At the time, Martin and others saw the need to improve the infrastructure surrounding the site of the future hospital, even though traffic was not at the level it is today.

“It was very important to me to improve the road to the maximum level possible,” Martin said. “Nobody wanted to be the developer who had to invest $7 million to rebuild the overpass.”

The planning of the hospital took about seven years. The turning point that accelerated the process came when Bethlehem Township got its engineer involved, he added.

Two years after the hospital opened, it underwent expansions of its emergency department and completed the hospital’s fourth floor medical-surgical unit to accommodate patient volume, which is now at 108 beds, said Charles Saunders, M.D., chairman of the board of trustees for St. Luke’s.

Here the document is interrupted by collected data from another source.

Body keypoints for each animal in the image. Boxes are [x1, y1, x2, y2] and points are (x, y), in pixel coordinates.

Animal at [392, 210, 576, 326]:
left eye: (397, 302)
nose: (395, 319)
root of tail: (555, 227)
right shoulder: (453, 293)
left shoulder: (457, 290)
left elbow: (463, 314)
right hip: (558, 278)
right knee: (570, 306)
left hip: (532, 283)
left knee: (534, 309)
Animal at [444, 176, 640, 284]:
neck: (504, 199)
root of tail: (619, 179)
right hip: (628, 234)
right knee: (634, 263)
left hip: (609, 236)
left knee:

The hospital has admitted more than 5,000 people in 2015 and treated almost 41,000 patients in the emergency room for 2015, Saunders said. So far, the campus added 350 permanent jobs, he said.

CONTRIBUTING TO GROWTH

“This thriving health care campus required infrastructure improvements to Freemansburg Avenue,” Saunders said. “Here in Bethlehem Township, this growth will continue for years to come. This expansion has contributed to the economic growth of the area.”

The road improvement project also bodes well for ancillary commercial and residential development, said Martin Zawarski, chairman of the board of supervisors for Bethlehem Township.

Lehigh Valley Industrial Park VI on nearby Emrick Boulevard soon will be built out, the Madison Farms development is underway, which includes 800 residential units and additional retail sites, plus multiple office buildings are expected with the Mill Creek Corporate Center, a corporate office park planned by PennCap Properties on land owned by PennDOT behind the Park & Ride lot on William Penn Highway.

Other commercial development proposals are in the works for Bethlehem Township, pointing to the need for road improvements to William Penn Highway, the next exit north on Route 33.

Today, more than 15,000 vehicles travel Freemansburg Avenue daily, said Michael Rebert, district executive for PennDOT engineering district 5-0. Another major road development, the completion of the southern extension of Route 33 with Interstate 78 about a dozen years ago, also prompted a need for the expansion of Freemansburg Avenue, he said.

THE NEXT TWO PHASES

The rebuilding and ramp widening of the Freemansburg bridge began in May and should be finished in December 2016. This project cost $13.1 million – $7 million financed by St. Luke’s with the remainder state and federal funding.

“The lion’s share of the work will be done once the bridge is completed,” Martin said.

The third part of the project will begin in December 2016 and should finish in December 2017 and involves the east part of the road, widening Freemansburg Avenue from the bridge to Kingsview Avenue, with $6 million financed by St. Luke’s.